ECLI:NL:GHAMS:2017:2186
Gerechtshof Amsterdam
- Hoger beroep
- Rechtspraak.nl
Bevestiging vonnis met afwijzing vordering tenuitvoerlegging in strafzaak
In deze zaak heeft het gerechtshof Amsterdam op 6 juni 2017 uitspraak gedaan in hoger beroep tegen een vonnis van de politierechter in de rechtbank Amsterdam, dat op 21 oktober 2016 was gewezen. De zaak betreft een verdachte, geboren in 1989, die in hoger beroep ging tegen een eerder vonnis. Het hof heeft het vonnis van de politierechter bevestigd, met uitzondering van de beslissing op de vordering tot tenuitvoerlegging van een voorwaardelijk opgelegde geldboete van € 200,-. Deze vordering was eerder toegewezen door de politierechter, maar het hof heeft geoordeeld dat de vordering moet worden afgewezen omdat er geen mededeling van de uitspraak van het verstekvonnis in het dossier aanwezig was. Dit betekent dat niet kon worden vastgesteld of de verdachte op de hoogte was van zijn veroordeling en de aanvang van de proeftijd.

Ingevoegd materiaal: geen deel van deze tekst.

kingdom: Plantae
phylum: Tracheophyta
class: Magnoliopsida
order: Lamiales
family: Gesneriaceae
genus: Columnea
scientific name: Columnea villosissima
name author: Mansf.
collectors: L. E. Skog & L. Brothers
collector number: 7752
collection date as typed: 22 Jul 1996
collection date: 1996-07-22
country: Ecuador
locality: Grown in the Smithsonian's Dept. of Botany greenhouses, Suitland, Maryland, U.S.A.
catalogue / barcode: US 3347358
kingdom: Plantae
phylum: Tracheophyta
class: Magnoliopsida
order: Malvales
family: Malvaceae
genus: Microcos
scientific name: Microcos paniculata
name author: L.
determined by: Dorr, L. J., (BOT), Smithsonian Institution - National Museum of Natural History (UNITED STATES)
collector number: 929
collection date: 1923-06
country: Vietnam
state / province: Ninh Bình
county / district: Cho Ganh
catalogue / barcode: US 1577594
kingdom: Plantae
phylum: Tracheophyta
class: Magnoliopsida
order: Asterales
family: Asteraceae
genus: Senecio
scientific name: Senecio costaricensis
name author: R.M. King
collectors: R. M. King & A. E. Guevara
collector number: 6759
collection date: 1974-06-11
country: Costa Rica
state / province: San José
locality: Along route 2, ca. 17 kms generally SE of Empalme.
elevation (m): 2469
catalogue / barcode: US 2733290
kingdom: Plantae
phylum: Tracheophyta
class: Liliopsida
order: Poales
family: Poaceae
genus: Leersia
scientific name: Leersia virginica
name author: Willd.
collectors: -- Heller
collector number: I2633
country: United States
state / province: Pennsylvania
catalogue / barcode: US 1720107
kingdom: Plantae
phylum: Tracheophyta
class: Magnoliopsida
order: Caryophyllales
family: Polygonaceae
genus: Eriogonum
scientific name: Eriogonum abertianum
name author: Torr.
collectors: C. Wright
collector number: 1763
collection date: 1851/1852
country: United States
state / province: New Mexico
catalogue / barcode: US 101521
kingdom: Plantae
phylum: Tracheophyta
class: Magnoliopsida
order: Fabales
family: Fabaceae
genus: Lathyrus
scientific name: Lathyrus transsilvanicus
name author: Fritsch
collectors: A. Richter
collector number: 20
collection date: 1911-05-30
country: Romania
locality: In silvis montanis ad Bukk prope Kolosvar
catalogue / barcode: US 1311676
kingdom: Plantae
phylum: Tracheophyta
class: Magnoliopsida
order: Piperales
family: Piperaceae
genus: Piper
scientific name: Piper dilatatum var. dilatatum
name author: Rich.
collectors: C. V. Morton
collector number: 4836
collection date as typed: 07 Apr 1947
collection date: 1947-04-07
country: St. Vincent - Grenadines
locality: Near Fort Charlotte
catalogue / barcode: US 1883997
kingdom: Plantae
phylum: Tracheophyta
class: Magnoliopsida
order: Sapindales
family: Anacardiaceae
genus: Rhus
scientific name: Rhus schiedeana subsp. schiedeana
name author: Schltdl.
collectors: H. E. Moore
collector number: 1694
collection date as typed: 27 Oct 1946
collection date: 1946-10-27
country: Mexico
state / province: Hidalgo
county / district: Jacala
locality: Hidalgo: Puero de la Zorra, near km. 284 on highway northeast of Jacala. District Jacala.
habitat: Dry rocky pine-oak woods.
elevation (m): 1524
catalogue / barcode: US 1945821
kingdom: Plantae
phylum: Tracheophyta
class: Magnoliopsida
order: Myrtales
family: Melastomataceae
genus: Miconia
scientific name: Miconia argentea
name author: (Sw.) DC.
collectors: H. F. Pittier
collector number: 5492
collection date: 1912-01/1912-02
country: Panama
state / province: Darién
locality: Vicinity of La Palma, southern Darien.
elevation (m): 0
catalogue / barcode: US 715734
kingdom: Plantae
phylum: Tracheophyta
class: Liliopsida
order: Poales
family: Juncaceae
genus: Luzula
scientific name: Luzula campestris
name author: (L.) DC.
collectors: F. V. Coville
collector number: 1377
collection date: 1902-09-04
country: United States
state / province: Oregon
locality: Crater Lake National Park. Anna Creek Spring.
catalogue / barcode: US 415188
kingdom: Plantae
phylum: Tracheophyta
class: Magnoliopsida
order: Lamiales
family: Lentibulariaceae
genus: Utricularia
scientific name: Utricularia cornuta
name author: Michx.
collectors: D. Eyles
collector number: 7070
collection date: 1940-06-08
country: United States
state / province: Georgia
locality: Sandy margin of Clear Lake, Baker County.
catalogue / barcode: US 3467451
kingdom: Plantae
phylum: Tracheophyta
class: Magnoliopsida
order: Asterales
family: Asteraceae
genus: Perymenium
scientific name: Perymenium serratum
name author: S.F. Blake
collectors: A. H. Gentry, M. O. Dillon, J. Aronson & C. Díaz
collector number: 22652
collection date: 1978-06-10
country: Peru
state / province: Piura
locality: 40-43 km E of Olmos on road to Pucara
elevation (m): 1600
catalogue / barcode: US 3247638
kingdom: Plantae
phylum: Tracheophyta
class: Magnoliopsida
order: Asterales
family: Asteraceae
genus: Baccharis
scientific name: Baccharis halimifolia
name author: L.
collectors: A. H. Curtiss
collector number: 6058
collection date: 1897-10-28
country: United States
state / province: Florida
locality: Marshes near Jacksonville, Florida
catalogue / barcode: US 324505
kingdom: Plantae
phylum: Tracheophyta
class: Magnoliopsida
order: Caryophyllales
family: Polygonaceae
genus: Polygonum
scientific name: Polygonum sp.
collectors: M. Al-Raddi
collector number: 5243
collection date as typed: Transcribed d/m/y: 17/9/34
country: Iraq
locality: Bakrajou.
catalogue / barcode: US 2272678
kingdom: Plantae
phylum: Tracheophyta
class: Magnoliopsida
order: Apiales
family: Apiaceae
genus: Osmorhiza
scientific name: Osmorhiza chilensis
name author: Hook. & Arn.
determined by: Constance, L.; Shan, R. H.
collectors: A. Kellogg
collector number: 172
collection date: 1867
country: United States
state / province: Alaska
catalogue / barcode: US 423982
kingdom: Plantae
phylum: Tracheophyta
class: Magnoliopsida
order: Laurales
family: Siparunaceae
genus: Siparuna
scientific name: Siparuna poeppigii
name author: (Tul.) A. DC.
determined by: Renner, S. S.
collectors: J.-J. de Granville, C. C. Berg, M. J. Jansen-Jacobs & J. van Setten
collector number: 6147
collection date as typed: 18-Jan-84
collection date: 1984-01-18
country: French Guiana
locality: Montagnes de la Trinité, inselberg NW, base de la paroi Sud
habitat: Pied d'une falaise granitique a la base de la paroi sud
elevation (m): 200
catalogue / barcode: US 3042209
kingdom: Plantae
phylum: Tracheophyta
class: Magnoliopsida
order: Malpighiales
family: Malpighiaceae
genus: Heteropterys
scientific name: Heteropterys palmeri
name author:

Tijdens de zitting in hoger beroep op 23 mei 2017 heeft het hof kennisgenomen van de vordering van de advocaat-generaal en de argumenten van de raadsman. Het hof heeft vastgesteld dat de verdachte niet op de hoogte was van de voorwaardelijke veroordeling, wat leidde tot de afwijzing van de vordering tot tenuitvoerlegging. Daarnaast heeft het hof het bewijs aangevuld met een kennisgeving van inbeslagneming van 7 oktober 2016, waarin een bolletje cocaïne werd aangetroffen.
Het hof heeft de vordering van de officier van justitie tot tenuitvoerlegging van de geldboete afgewezen en het vonnis van de politierechter voor het overige bevestigd. De uitspraak is gedaan door de meervoudige strafkamer van het gerechtshof Amsterdam, met de betrokken rechters en griffier aanwezig. De jongste raadsheer was niet in staat het arrest te ondertekenen.